Task description:
Starting at the first line of the entries below, restate each line exactly until you reach the line with "[235,630,465,644] IDirectoryInfoFacade that", and print that one too. Leave the pictures out and stop there.

Data for the task Start Marker

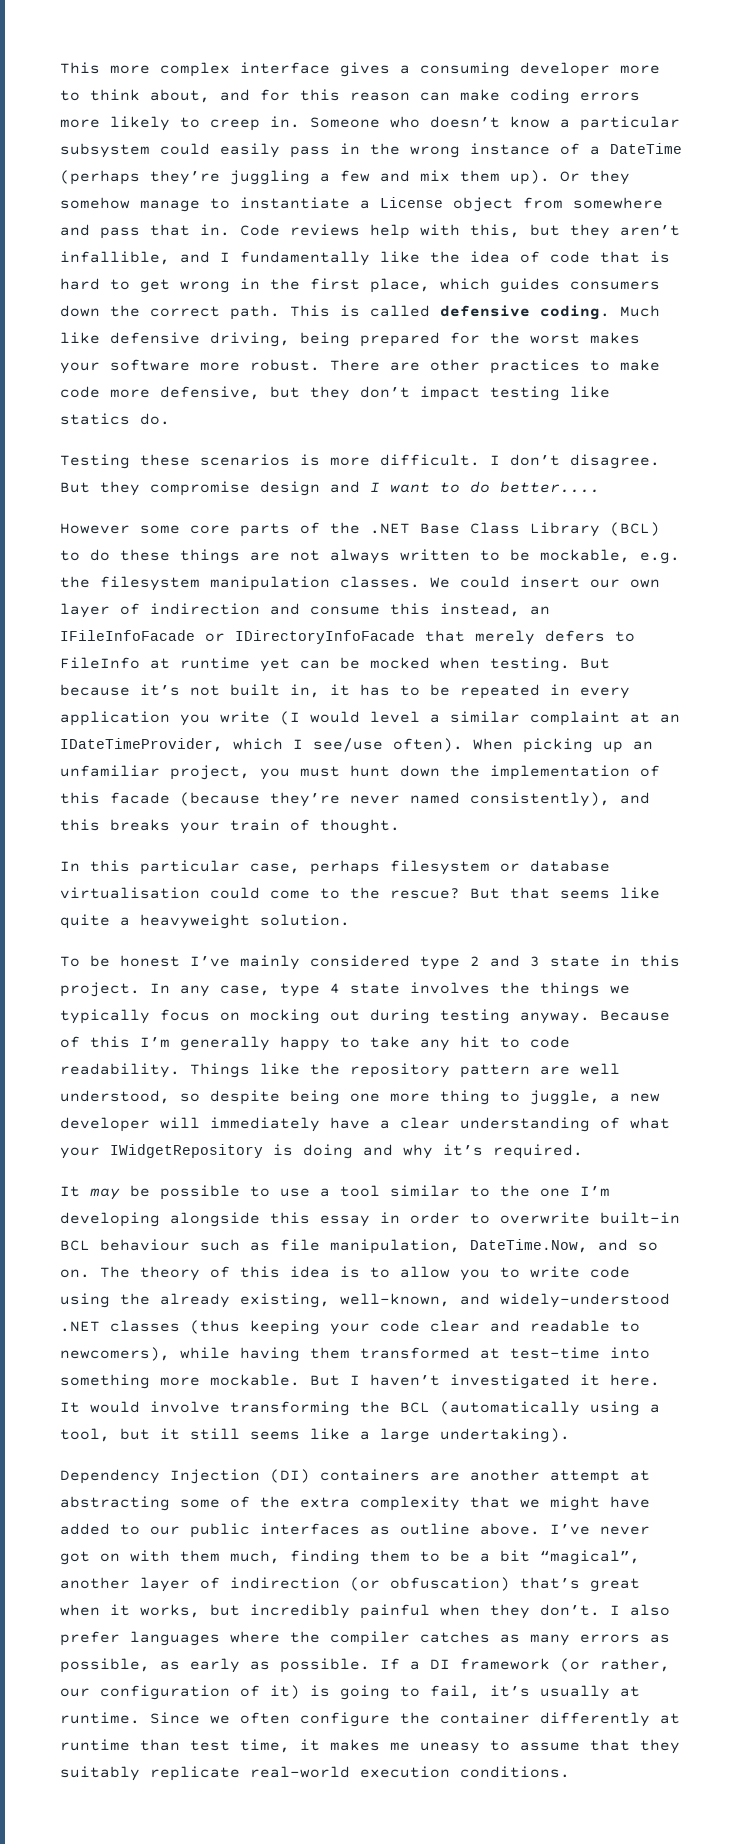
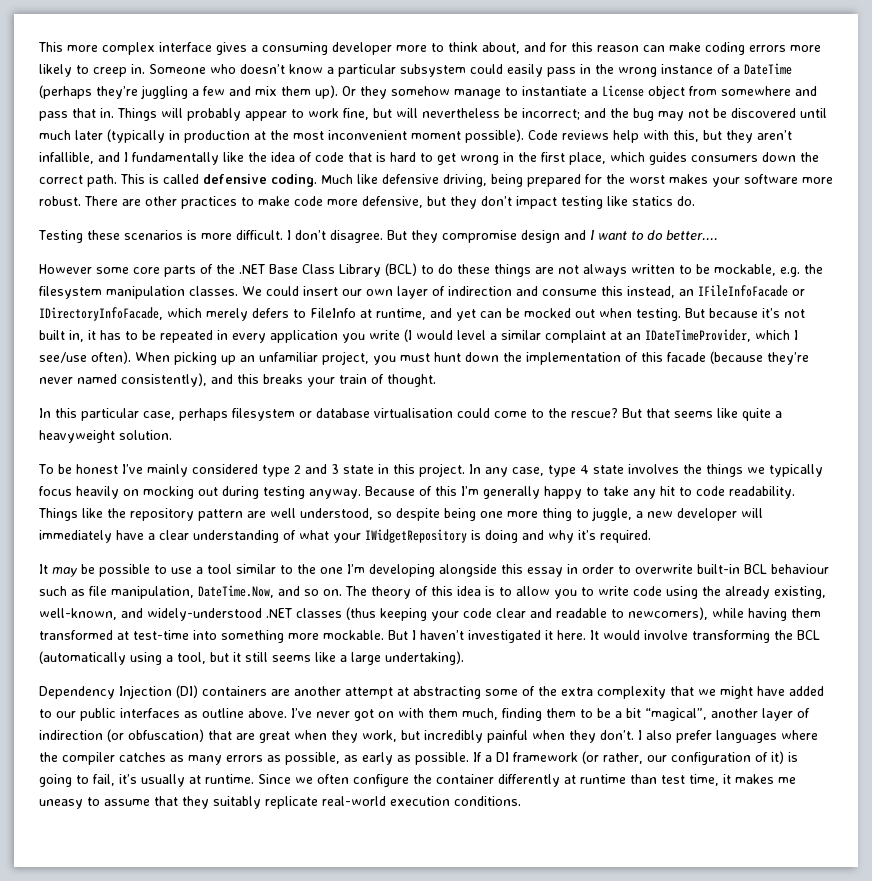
(230, 230) none -> [117,108,827,121] [39,129,524,143] Things will probably appear to work fine, but will nevertheless be incorrect; and the bug may not be discovered until much later (typically in production at the most inconvenient moment possible).
[235,630,465,644] IDirectoryInfoFacade that -> [39,307,202,321] IDirectoryInfoFacade, which
[180,657,250,669] runtime -> [376,308,452,320] runtime, and
(430, 663) none -> [575,309,595,318] out
(210, 1015) none -> [76,486,119,499] heavily
[520,1577,640,1592] [60,1604,200,1618] that’s great when it works, -> [208,730,397,743] that are great when they work,

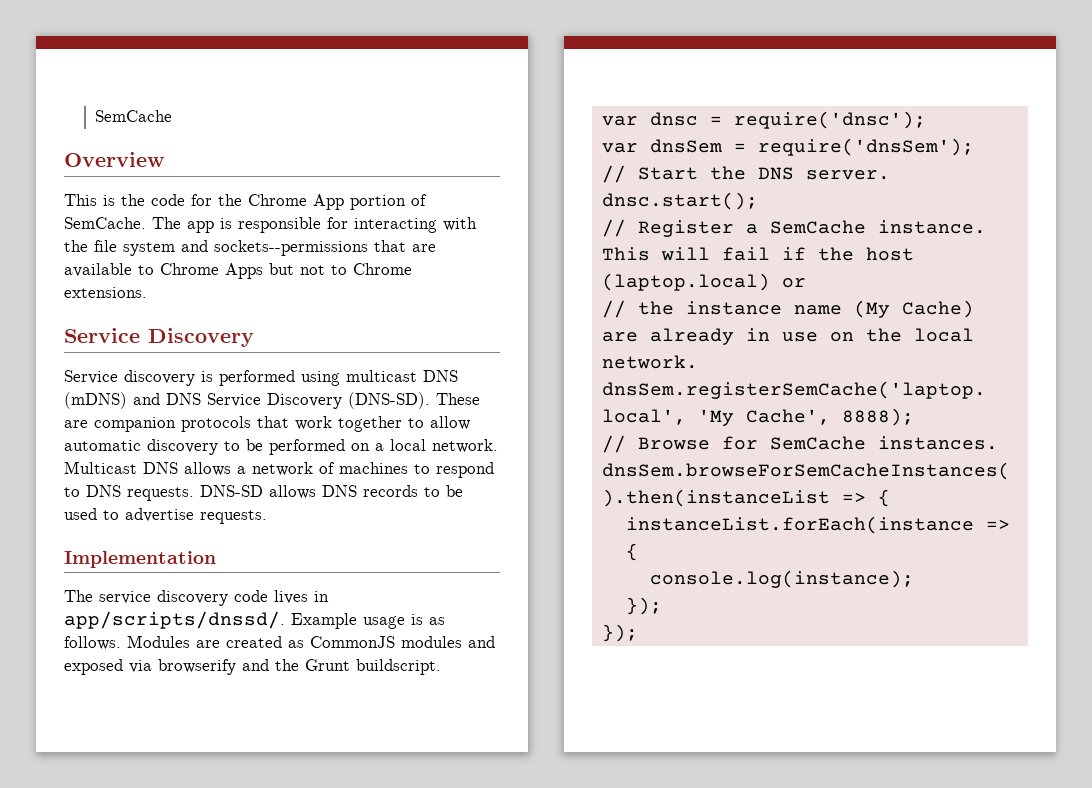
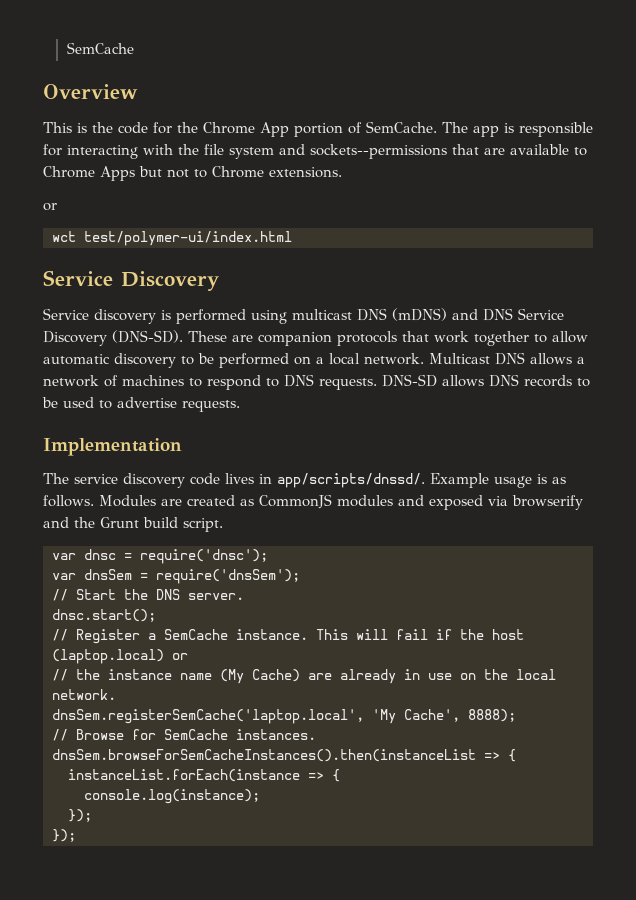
(147, 292) none -> [43,203,57,211] [52,231,292,246] // or // wct test/polymer-ui/index.html
[356,659,441,675] buildscript. -> [143,517,223,532] build script.

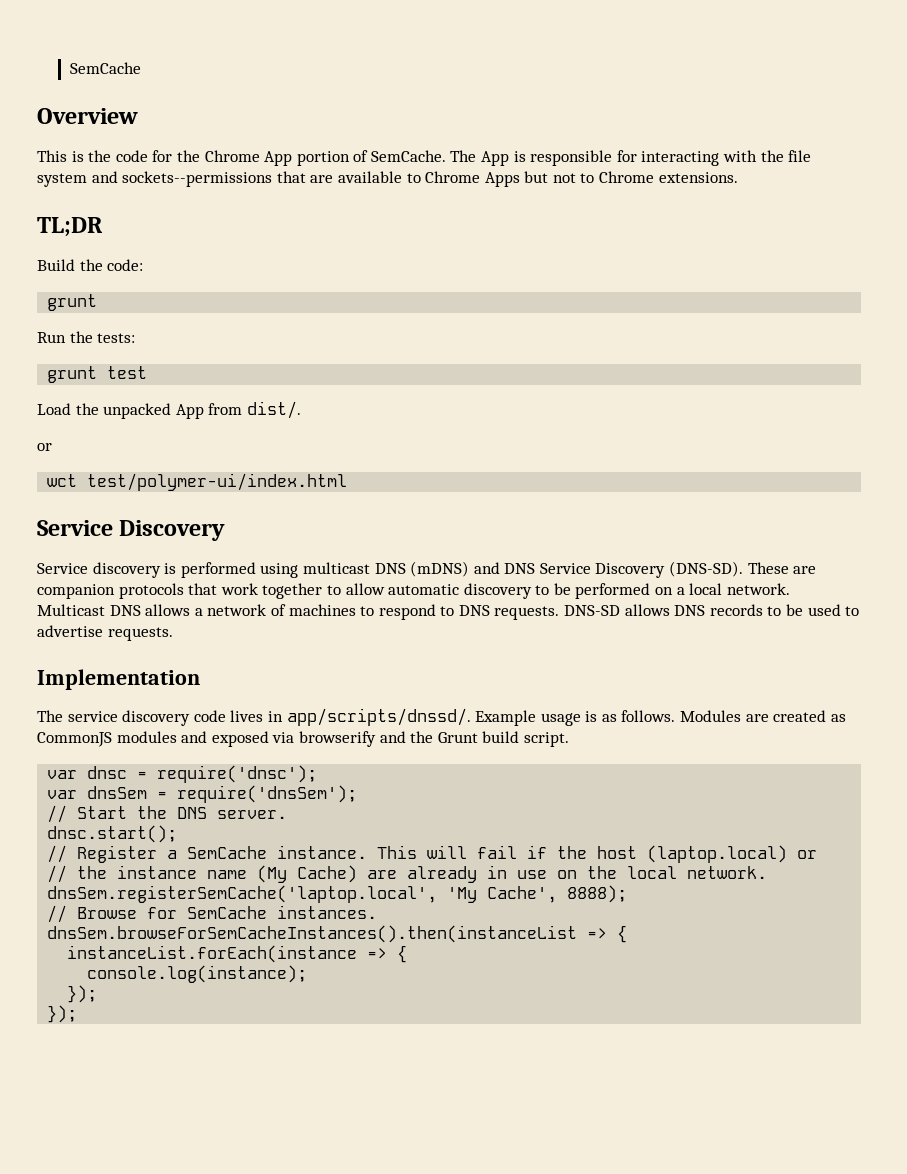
[473,126,499,137] app -> [481,151,510,166] App
(342, 172) none -> [37,217,103,237] [37,259,144,271] [47,294,98,311] [37,331,136,343] [47,366,148,383] [37,401,301,419] // TL;DR // Build the code: // grunt // Run the tests: // grunt test // Load the unpacked App from dist/.

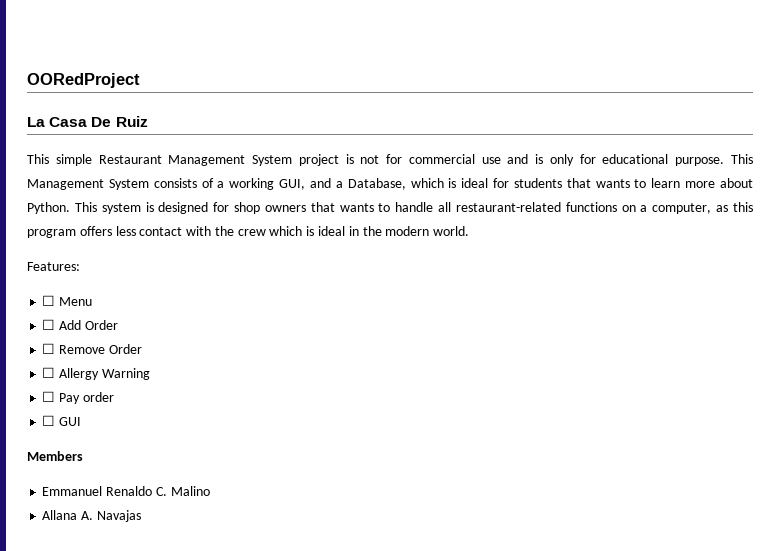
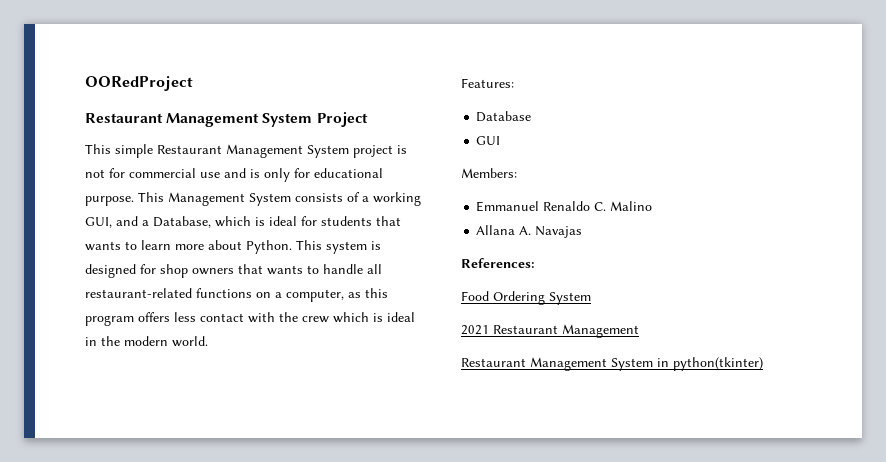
[27,116,148,127] La Casa De Ruiz -> [85,112,368,127] Restaurant Management System Project
[42,295,93,306] [42,319,118,330] [42,343,142,354] [42,367,150,380] [42,391,114,404] [42,415,56,426] ☐ Menu // ☐ Add Order // ☐ Remove Order // ☐ Allergy Warning // ☐ Pay order // ☐ -> [476,111,532,122] Database //
[27,451,83,461] Members -> [461,168,517,178] Members:
(141, 516) none -> [461,258,535,268] [461,291,591,305] [461,324,639,338] [461,357,763,371] // References: // Food Ordering System // 2021 Restaurant Management // Restaurant Management System in python(tkinter)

Data for the task End Marker

Exercise solution:
(230, 230) none -> [117,108,827,121] [39,129,524,143] Things will probably appear to work fine, but will nevertheless be incorrect; and the bug may not be discovered until much later (typically in production at the most inconvenient moment possible).
[235,630,465,644] IDirectoryInfoFacade that -> [39,307,202,321] IDirectoryInfoFacade, which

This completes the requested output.